There are, however, many questions that await further study, and only a few of them will be listed. (i) The ATPase dimer can a priori bind two ATP molecules; several reviews mention, rather carelessly, that the simultaneous hydrolysis of two ATP molecules is needed for transport. However, there is much evidence supporting transport driven by the hydrolysis of a single ATP. For example, in those transporters analyzed by Jones and George (10), one set of ATP-binding sites seems to be inactive, yet the transport occurs efficiently. A high-precision analysis of maltose transporter conclusively showed that one solute is imported by the hydrolysis of one ATP molecule (16). In the vanadate inhibition studies of maltose transporter, only one of the two sites becomes occupied by vanadate (9). Even so, it is not entirely clear how the ATP-hydrolyzing site is selected from the two possible sites. In P-glycoprotein, hydrolysis seems to occur in alternating sites (17), although there is controversy on this topic (18). (ii) In the BtuCD structure, the two ATPase domains are fairly close to each other, although the protein was crystallized in the absence of ATP (12). In contrast, in MsbA, which was also crystallized without ATP, the two ATPase domains are very far away from each other, with a distance of about 50 Å (13). Do these represent two separate classes of ABC transporters with different structures? A recent low-resolution structure of P-glycoprotein suggests that the two ATPase domains are fairly close to each other in the absence of ATP (19). (iii) At what stage does the solute transport occur? The P-glycoprotein study suggests that the largest change in the structure of transmembrane domains occurs upon the binding of an ATP analog (19), a somewhat surprising finding in view of the low affinity of ATP binding in ABC transporters. In contrast, in a bacterial transporter, the vanadate-trapped complex, corresponding to the transition state just after ATP hydrolysis, is tightly bound to maltose-binding protein, and therefore could correspond to the stage after a large conformational change (9).

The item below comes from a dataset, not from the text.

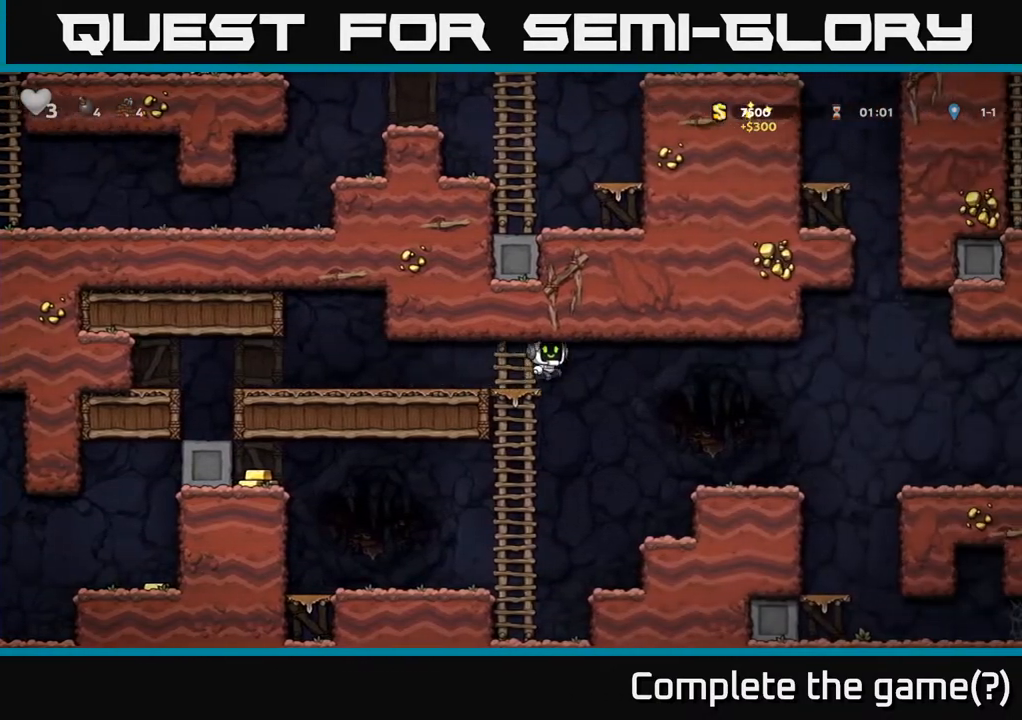
{"buttons": ["DPAD_RIGHT"], "left_stick": "center", "right_stick": "center", "events": [[133, "A", "up"]]}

In the future, we will certainly see more structures of ABC transporters; hopefully, some will be at various steps of the ATP hydrolysis cycle. No doubt these will be extremely instructive, but we also need biochemical studies of functioning transporters such as the one by Fetsch and Davidson, because ultimately it is studies of this latter type that will give us the last word on how the transporter works in living cells.